(JOB)
Could you set down exactly the lines of the data below, starting at the one that holds "3. ⚙️ **修改密码** - 进入设置页面修改默认密码" and ending at the one that holds "It does not", both included, and only those?

Source data
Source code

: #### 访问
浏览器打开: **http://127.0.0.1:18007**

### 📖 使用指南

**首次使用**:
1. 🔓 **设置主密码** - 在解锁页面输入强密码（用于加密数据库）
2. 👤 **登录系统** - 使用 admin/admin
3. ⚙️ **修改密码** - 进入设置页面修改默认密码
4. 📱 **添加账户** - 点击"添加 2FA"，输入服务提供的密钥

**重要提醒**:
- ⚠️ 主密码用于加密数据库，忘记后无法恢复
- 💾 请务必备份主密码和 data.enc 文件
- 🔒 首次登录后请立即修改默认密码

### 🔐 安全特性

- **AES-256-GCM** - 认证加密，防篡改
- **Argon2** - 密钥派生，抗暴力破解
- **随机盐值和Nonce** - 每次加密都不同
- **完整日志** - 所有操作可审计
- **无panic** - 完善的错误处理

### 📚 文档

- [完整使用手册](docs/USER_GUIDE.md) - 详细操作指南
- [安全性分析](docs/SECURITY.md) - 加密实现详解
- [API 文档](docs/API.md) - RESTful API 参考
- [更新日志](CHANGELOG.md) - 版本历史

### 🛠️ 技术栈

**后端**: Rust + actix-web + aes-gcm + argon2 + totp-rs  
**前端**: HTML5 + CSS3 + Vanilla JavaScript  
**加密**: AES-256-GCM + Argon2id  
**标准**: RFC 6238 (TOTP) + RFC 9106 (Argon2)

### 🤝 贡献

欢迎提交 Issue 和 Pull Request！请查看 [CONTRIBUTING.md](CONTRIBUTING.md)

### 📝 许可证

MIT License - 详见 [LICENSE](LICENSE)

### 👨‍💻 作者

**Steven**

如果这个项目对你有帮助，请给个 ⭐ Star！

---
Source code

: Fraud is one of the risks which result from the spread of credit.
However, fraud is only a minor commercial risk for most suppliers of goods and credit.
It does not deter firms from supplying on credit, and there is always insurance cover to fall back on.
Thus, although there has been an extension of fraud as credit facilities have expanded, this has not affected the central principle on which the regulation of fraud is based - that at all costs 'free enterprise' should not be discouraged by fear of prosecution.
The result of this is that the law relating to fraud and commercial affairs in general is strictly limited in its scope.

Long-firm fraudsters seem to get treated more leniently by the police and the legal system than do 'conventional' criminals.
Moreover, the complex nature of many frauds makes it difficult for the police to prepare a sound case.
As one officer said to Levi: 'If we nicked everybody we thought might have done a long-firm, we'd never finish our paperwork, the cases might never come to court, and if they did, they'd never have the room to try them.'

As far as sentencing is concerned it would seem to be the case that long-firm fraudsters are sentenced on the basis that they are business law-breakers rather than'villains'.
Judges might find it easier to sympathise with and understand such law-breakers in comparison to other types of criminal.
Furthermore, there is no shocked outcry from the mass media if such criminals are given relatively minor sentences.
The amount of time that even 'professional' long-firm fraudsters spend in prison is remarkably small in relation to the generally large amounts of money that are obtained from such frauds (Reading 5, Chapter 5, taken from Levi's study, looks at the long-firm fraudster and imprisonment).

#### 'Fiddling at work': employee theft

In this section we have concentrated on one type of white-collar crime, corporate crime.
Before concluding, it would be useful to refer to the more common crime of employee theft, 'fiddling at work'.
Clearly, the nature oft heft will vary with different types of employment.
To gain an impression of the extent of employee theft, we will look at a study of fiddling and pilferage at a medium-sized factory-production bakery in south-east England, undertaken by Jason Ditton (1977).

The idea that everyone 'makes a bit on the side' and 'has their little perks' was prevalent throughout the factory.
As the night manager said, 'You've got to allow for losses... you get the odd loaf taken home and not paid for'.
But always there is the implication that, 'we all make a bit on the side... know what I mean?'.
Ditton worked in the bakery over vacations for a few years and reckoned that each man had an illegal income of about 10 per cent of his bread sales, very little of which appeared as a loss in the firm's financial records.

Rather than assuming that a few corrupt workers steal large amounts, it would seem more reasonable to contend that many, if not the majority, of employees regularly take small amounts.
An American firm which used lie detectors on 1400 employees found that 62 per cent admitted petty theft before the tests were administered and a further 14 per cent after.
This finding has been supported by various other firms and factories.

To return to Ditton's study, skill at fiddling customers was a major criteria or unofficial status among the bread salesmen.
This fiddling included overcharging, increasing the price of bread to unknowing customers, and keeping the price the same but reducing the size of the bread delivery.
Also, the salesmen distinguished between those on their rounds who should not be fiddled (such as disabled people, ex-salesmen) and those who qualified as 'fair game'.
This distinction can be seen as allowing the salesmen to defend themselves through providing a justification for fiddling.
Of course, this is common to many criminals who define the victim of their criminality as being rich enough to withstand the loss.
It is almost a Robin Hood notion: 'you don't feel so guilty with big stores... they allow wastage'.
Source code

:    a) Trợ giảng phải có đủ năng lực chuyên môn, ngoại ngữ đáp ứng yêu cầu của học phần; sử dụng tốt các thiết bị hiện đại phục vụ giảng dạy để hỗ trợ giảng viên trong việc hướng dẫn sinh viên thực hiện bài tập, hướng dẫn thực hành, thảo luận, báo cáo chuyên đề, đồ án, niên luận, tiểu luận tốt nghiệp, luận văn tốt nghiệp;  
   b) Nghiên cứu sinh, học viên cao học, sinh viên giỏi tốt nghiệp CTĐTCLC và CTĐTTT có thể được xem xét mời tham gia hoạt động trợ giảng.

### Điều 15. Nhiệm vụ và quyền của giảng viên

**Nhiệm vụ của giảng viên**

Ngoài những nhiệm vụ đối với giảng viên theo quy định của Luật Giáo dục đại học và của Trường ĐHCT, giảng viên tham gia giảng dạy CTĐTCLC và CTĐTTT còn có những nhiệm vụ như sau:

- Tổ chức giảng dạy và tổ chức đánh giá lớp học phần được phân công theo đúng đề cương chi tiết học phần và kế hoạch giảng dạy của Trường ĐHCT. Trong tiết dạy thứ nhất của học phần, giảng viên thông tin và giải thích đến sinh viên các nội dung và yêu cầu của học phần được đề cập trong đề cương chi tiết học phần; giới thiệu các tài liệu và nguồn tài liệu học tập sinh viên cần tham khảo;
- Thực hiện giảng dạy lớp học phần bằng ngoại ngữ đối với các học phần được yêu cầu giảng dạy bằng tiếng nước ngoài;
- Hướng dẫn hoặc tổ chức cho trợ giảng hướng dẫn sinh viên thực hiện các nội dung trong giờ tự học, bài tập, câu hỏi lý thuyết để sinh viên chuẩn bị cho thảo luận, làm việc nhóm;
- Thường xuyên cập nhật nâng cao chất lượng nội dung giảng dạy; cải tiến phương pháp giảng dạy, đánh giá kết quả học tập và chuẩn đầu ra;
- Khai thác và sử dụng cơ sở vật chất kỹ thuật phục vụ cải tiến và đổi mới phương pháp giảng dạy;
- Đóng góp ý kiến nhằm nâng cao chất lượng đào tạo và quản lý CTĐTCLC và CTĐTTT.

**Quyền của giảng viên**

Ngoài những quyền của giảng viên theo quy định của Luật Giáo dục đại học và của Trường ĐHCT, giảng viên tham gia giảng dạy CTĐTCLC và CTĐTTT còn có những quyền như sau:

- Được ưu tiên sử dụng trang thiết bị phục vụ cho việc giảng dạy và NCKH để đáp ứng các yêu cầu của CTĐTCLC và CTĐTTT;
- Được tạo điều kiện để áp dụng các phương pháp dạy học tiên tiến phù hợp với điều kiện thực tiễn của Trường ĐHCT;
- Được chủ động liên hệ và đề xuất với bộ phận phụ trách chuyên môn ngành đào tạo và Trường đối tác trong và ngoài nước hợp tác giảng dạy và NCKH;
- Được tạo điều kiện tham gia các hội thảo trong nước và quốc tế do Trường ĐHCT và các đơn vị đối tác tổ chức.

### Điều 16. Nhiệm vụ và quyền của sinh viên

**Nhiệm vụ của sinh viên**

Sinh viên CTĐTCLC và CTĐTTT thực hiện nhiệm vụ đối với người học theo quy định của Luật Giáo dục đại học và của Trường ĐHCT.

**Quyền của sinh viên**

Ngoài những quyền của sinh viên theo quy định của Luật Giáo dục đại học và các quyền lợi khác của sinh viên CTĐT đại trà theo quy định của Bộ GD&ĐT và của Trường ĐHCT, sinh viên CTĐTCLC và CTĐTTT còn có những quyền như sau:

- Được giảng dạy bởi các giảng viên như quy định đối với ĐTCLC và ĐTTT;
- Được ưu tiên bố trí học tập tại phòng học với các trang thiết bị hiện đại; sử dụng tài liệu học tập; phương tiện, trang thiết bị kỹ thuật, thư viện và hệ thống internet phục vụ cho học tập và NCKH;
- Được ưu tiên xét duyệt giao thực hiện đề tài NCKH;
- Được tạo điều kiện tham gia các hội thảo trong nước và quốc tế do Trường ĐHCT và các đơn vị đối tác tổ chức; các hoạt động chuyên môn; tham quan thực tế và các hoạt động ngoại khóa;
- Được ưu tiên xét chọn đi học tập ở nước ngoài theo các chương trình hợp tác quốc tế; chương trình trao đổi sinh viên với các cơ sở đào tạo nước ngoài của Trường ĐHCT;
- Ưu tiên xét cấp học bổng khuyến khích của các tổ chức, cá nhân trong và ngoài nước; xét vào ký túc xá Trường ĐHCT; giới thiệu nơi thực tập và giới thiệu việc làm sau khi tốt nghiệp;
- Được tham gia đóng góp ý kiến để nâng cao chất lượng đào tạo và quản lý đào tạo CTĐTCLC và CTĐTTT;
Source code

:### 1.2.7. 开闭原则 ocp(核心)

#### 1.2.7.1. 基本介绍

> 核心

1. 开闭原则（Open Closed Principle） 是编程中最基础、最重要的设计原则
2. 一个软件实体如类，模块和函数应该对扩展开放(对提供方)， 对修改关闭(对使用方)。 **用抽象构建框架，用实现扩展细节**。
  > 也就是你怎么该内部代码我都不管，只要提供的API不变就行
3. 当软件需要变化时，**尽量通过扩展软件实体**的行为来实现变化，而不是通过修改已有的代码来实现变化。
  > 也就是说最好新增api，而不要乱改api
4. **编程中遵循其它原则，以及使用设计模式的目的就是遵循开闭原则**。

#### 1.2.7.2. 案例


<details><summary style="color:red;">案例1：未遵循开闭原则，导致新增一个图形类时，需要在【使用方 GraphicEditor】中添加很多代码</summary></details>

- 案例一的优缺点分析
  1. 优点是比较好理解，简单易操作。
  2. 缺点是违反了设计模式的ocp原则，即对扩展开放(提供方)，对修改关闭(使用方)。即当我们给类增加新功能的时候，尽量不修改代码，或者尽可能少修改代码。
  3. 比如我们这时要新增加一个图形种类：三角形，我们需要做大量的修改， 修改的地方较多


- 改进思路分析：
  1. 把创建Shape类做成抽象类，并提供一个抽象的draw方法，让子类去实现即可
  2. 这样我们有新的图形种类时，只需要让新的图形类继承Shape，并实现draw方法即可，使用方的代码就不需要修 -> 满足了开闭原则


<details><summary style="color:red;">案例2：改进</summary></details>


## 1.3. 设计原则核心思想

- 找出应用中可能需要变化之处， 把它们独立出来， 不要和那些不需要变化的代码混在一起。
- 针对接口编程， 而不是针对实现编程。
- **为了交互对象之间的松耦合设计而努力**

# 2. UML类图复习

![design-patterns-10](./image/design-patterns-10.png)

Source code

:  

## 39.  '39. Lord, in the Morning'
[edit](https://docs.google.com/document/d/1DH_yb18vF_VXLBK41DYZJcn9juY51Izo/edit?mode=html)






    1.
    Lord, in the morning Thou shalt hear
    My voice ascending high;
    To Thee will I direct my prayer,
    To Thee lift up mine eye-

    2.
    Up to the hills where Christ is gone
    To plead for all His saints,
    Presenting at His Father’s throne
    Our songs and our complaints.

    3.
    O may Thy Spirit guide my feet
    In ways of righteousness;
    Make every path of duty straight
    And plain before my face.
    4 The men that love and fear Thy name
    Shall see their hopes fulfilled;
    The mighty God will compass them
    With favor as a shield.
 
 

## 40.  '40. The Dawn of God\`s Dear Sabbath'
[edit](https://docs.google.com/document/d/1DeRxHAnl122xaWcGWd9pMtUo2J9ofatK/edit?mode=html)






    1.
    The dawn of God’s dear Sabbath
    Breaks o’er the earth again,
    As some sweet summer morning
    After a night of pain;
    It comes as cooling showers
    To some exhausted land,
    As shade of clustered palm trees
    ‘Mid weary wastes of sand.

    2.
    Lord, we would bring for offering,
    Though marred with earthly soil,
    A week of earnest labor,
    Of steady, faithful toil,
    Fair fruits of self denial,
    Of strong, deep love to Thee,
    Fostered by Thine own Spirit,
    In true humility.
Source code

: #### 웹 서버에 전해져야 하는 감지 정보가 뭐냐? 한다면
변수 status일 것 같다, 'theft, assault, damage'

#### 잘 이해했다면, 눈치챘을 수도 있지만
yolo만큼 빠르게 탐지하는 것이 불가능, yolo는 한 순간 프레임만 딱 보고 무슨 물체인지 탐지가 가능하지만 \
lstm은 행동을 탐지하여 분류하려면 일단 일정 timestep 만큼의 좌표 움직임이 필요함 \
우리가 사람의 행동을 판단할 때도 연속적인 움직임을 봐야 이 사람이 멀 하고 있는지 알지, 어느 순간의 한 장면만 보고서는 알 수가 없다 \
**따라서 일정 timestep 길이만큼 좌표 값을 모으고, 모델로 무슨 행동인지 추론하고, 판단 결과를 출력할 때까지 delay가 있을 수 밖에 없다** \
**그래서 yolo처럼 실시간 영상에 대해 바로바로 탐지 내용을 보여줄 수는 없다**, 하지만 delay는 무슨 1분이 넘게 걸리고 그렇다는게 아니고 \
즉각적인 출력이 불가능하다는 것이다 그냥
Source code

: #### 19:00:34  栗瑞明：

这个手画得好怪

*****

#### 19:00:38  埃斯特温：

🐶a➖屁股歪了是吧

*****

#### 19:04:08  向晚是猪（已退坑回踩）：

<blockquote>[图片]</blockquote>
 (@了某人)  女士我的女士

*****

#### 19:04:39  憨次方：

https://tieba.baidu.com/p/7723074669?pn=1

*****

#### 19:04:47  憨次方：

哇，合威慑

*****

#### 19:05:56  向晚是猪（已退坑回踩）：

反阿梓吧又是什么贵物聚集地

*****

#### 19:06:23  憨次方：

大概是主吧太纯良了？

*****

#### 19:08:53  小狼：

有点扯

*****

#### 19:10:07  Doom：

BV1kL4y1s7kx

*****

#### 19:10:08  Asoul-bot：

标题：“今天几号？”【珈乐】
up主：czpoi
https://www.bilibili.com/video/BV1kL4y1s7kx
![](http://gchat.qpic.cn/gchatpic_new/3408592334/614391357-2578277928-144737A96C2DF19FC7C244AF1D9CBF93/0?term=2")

(ANSWER SPACE)
3. ⚙️ **修改密码** - 进入设置页面修改默认密码
4. 📱 **添加账户** - 点击"添加 2FA"，输入服务提供的密钥

**重要提醒**:
- ⚠️ 主密码用于加密数据库，忘记后无法恢复
- 💾 请务必备份主密码和 data.enc 文件
- 🔒 首次登录后请立即修改默认密码

### 🔐 安全特性

- **AES-256-GCM** - 认证加密，防篡改
- **Argon2** - 密钥派生，抗暴力破解
- **随机盐值和Nonce** - 每次加密都不同
- **完整日志** - 所有操作可审计
- **无panic** - 完善的错误处理

### 📚 文档

- [完整使用手册](docs/USER_GUIDE.md) - 详细操作指南
- [安全性分析](docs/SECURITY.md) - 加密实现详解
- [API 文档](docs/API.md) - RESTful API 参考
- [更新日志](CHANGELOG.md) - 版本历史

### 🛠️ 技术栈

**后端**: Rust + actix-web + aes-gcm + argon2 + totp-rs  
**前端**: HTML5 + CSS3 + Vanilla JavaScript  
**加密**: AES-256-GCM + Argon2id  
**标准**: RFC 6238 (TOTP) + RFC 9106 (Argon2)

### 🤝 贡献

欢迎提交 Issue 和 Pull Request！请查看 [CONTRIBUTING.md](CONTRIBUTING.md)

### 📝 许可证

MIT License - 详见 [LICENSE](LICENSE)

### 👨‍💻 作者

**Steven**

如果这个项目对你有帮助，请给个 ⭐ Star！

---
Source code

: Fraud is one of the risks which result from the spread of credit.
However, fraud is only a minor commercial risk for most suppliers of goods and credit.
It does not deter firms from supplying on credit, and there is always insurance cover to fall back on.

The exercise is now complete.